__ABOUT THIS EXERCISE__:
From the listing below, pull out all lines with "camera" in them.

__WORKING DATA__:

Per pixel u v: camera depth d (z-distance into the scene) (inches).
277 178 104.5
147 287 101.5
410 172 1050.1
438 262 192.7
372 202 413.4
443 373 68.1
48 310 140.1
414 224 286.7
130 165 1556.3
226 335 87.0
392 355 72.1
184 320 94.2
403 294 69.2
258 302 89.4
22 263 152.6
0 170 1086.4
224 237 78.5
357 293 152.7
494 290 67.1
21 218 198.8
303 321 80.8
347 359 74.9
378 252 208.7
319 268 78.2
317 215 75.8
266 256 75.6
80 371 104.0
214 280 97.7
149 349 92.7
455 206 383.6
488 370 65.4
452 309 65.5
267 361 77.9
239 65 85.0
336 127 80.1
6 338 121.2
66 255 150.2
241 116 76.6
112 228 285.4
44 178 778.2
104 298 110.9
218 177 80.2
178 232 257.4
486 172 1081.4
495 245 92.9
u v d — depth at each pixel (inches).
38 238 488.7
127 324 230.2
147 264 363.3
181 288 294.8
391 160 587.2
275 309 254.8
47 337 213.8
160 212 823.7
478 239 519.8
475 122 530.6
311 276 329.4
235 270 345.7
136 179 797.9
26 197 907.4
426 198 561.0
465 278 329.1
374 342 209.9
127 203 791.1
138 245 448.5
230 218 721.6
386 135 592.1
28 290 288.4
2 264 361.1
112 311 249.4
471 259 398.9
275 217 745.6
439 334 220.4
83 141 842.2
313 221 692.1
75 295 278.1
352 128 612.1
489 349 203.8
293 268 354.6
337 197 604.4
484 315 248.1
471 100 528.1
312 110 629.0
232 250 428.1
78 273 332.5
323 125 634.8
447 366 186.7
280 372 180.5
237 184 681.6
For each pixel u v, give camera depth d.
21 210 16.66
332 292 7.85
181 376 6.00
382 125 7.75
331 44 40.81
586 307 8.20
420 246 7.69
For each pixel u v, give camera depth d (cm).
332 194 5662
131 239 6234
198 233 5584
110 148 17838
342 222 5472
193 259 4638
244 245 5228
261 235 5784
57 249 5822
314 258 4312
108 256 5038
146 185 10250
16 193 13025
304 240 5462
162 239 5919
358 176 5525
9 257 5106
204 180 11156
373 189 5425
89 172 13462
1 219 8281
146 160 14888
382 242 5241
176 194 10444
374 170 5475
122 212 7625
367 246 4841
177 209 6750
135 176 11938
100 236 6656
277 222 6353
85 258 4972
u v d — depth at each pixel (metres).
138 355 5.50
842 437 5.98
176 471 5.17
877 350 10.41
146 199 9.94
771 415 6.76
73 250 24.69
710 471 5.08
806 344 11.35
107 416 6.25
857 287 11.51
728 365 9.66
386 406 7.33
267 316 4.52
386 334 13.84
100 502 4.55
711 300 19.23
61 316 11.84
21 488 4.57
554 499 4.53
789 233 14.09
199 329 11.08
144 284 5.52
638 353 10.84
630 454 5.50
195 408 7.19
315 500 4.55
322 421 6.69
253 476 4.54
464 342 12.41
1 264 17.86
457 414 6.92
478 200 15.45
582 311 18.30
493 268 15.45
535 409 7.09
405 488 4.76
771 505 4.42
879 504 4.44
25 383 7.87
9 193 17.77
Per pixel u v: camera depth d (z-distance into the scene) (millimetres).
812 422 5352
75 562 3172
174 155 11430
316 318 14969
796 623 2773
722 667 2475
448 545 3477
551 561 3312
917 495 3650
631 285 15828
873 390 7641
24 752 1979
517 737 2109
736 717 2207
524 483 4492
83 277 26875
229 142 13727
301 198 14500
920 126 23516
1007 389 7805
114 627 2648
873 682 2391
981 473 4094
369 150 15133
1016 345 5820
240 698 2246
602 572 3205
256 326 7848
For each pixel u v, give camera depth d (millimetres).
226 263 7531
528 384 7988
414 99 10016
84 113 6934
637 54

__TASK OUTPUT__:
Per pixel u v: camera depth d (z-distance into the scene) (inches).
For each pixel u v, give camera depth d.
For each pixel u v, give camera depth d (cm).
Per pixel u v: camera depth d (z-distance into the scene) (millimetres).
For each pixel u v, give camera depth d (millimetres).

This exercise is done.